I have just bought a second hand Delta 40-540 scroll saw. The saw works well just the air blower does not work, but that is not a problem. The owner had made a change to the bottom blade release, adding a nut and bolt to clamp the blade in place. This does away with the need for the special tool used to tighten the bottom blade clamp. This method works well but the problem I have is that I find it difficult to stop the blade from popping out when I cut. I have spent a lot of time on this but it will normaly take 4-5 attempts to get the blade holding tight enough so not to come out and buckle the blade in use. The top clamp has not been altered so this means that it is usualy the bottom that comes adrift, ...... very anoying

Can anyone suggest anything to help me with this.



Dermot.


----------



## scroller frank (4 Jun 2011)

Hi Dermot, 
You asked for sugestions , !!!!!!! ok , why not use the allenkey and "spike " tool ???
as it holds everything in line whilst the bolt is tightened , 
if the original has been replaced with a nut and bolt , does it have a self locking nut ? as it mabe vibrating loose , i would also sugest that the whole thing is twisting while your trying to tighten it up , as i think you will have to use two spanners ??????

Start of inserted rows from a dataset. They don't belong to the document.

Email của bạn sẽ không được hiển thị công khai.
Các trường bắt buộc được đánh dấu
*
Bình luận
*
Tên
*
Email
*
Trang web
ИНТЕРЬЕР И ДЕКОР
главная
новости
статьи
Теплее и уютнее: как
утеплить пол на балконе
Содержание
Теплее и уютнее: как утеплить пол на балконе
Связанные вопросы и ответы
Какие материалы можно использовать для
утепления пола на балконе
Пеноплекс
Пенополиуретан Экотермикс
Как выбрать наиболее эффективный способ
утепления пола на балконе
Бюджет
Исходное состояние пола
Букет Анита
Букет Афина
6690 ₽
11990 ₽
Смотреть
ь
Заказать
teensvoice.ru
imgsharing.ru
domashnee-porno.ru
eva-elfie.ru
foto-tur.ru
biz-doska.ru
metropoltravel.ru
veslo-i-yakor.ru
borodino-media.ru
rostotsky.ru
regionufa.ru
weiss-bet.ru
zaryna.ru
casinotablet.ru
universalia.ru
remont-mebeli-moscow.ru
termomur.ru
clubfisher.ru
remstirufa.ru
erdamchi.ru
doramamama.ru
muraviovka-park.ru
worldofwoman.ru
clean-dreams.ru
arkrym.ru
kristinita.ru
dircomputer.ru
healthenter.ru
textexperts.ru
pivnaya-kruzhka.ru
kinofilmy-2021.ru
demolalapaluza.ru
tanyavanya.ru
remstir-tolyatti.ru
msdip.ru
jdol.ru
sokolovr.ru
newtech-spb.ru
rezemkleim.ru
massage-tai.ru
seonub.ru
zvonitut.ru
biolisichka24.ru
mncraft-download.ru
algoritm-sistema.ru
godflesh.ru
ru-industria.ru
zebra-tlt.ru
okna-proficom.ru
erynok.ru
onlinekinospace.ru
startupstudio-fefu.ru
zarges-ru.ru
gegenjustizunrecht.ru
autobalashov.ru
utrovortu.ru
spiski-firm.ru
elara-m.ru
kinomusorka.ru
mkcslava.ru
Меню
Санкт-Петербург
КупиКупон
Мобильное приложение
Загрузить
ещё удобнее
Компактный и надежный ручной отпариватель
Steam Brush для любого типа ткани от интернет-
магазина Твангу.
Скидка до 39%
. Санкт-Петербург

You could try making a new piece for the bottom clamp,but drilling and tapping the hole so that you only need one spanner , and then use the other hand to hold it all in line while you tighten it , 
just a few thoughts----------------------Frank---------------

PS hope the ball idear worked , and that the poor old dog hasn't been upset too much :lol: !!!!!!!!!!!!!!!!!


----------



## shedhead (4 Jun 2011)

Thanks Frank for your help again. The saw did not come with the special tool and no there is only 1 nut. You might be right about it shaking loose. Is there any quick blade release kit that will fit the Delta 40-540 that has a top & bottom release? Should the blade get clamped at the front, middle or back of the clamp. Sorry for asking you all these silly questions. And yes the dog ball has worked. I am looking for a square ball if that makes sence, it will fit better.

Dermot.


----------



## scroller frank (4 Jun 2011)

Morning dermot,
Silly questions ?? there are no silly questions , sometimes there are silly answers :lol: 
Ah! no special tool a  it makes life a lot easier !!!!!!!!!!!
O well, you could try a spring or better still a shakeproof washer if it hasn't got one 
already , 
The later Delta's , like Steves has the same "quickset" fitting top and bottom ,
thats the answer , although were you might get one from i don't know . the last time i got spares they came from Tool Station , was a while ago though .
As for the blade position , it needs to be at the front, ie. nearest to you as you are sat at the saw ,
ok on the square ball , been looking for one myself !
all the best,---------Frank-------------


----------